This story was told by a person incarcerated at Avenal.
UCI: Anything. I know you did mention about the vaccination situation. Did you personally get vaccinated?
Caller: I did, yeah.
UCI: What was that like? How was that process?
Caller: It was chaotic. Some people got the Moderna, some people got the Johnson & Johnson. The majority of us got the Moderna. It was a two-step process.
We went in the first time, took the shot, they gave us the card. We came back, I think, like, a couple of weeks later, took the second shot. You know, I caught COVID and I didn’t really have any symptoms. I had a headache.
My stomach was kind of queasy. I worked out every single day even when I was sick with COVID. So, it didn’t affect me as much as it did other people. I saw other people that went to the hospital. Someone that I knew personally in my building died.
When I took the first shot I had no symptoms. I was, okay, this isn’t so bad. When I went and took my second shot, my whole arm got really sore and I had a very low energy level for about a 24-hour period, which for me, I knew something was wrong because I usually am bouncing off the walls. So, I knew right away that the second shot kind of put me down.
But, they pretty much herded us over in big droves and we just, it was like an assembly line. You know, 20 people go in. They had about 20 stations in the gym.
Twenty people would go in, get your shot, boom, they would send you outside and you sat out on the bleachers. You sat there for about 15 minutes and they monitored you to make sure that you didn’t have a bad reaction. And then, after the 15 minutes they sent you back to the building.
UCI: You did mention though your second shot you did get some side effects?
Caller: I did.
UCI: Did your facility help you out at all with that?
Caller: No. The medical here, to be honest with you, when the COVID first hit here they were coming in every single morning and they were checking everybody’s temperatures, everybody’s breathing, everybody’s heart rate. They pretty much, they were doing our vitals every single morning.

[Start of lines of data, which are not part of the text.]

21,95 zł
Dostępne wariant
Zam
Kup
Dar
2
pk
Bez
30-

But, outside of that, medical has been pretty much nonexistent. You know, other than the fact that, you know, once a lot of people started catching it they tested everybody in the building, and once they realized that almost everybody in the building has it they were just coming in and taking our vitals.

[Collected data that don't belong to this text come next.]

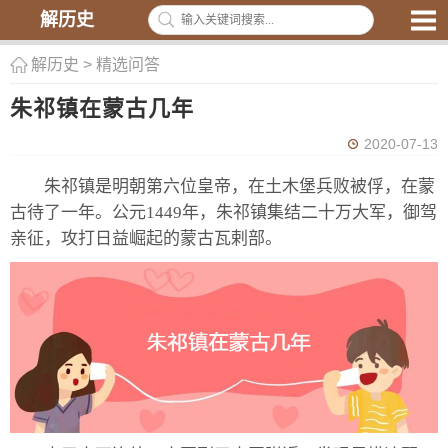
解历史
解历史
>
精选问答
朱祁镇在蒙古几年
2020-07-13
朱祁镇是明朝第六位皇帝，在土木堡兵败被俘，在蒙
古待了一年。公元1449年，朱祁镇集结二十万大军，御驾
亲征，攻打日益崛起的蒙古瓦剌部。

But, I mean, it’s hard to get an Ibuprofen if you have a headache here. It’s not, medical here is not like medical on the streets where you can go see your doctor and get a prescription. You know, you can go to the doctors here and tell them you have a headache and you have to convince four people, you know, that you really have a headache just to get a bottle of Ibuprofen.
UCI: That sounds awful.
Caller: Yeah, it’s not the best, you know, medical. Very unorganized. A lot of times, you know, it’s a long wait.
People wait so long to get medical attention. You know, I’ve seen some pretty crazy stuff, you know, with that. But, I mean, you literally have to be bleeding in order to get any type of medical attention here.